=== Data ===

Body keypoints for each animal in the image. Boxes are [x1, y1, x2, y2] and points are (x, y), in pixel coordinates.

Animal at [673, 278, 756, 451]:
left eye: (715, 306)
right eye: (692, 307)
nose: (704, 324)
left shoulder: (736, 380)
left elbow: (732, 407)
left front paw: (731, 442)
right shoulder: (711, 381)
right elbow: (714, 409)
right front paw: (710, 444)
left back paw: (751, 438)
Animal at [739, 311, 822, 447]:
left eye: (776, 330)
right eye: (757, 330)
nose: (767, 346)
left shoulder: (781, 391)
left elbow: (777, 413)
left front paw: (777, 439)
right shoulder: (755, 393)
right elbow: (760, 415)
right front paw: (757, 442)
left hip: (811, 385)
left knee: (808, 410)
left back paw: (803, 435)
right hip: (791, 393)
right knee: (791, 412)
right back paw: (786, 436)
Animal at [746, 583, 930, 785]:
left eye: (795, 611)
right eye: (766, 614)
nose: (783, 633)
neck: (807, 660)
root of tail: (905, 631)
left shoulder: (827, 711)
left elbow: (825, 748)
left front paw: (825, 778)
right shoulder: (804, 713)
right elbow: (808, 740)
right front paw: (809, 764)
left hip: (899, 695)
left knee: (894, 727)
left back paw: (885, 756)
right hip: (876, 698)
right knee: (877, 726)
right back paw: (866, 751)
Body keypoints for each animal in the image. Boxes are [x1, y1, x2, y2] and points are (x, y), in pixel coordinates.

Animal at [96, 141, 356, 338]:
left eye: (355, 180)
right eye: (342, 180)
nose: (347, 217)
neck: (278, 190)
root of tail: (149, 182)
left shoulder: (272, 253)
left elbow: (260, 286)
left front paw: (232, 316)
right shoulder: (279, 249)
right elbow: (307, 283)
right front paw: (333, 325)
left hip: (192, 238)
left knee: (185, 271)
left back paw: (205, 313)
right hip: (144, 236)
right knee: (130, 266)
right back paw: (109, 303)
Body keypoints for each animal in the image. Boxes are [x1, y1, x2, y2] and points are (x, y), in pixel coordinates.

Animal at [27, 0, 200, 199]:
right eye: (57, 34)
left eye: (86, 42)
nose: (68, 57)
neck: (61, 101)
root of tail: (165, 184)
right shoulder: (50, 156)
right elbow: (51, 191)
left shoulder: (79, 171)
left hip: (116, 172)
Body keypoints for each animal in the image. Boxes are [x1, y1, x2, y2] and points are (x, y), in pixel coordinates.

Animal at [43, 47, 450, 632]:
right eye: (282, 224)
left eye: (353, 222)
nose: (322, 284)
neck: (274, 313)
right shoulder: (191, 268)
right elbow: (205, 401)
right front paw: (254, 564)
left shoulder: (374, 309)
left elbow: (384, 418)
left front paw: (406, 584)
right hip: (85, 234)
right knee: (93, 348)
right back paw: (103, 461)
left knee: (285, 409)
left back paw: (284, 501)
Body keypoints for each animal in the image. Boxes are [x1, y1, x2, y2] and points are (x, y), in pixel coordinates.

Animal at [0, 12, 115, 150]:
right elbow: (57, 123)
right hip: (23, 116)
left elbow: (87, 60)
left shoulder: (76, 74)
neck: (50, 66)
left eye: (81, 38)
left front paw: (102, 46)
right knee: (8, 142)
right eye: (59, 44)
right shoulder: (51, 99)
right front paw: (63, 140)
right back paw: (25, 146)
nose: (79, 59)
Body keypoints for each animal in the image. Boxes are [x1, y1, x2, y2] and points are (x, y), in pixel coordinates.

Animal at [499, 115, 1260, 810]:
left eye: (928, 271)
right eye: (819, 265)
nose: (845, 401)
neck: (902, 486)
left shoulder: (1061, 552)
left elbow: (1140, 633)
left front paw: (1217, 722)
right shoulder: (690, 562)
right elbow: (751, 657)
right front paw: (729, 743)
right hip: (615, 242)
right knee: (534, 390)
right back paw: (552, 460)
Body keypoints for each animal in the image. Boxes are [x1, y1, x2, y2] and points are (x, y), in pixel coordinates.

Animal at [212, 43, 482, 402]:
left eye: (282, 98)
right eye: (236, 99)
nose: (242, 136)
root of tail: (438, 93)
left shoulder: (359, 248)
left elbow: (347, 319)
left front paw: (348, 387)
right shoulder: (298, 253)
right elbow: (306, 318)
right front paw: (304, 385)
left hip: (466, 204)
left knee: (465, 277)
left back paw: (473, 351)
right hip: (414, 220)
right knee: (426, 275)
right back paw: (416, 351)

=== How to complete this task ===
Would you output, from the records above, exactly the run of lines that starts at the line containing "right back paw: (866, 751)" and ends at the line containing "neck: (278, 190)", and only that run?

=== Finished task ===
right back paw: (866, 751)
Body keypoints for each animal in the image. Boxes are [x1, y1, x2, y2] and points are (x, y), in pixel coordinates.

Animal at [96, 141, 356, 338]:
left eye: (355, 180)
right eye: (342, 180)
nose: (347, 217)
neck: (278, 190)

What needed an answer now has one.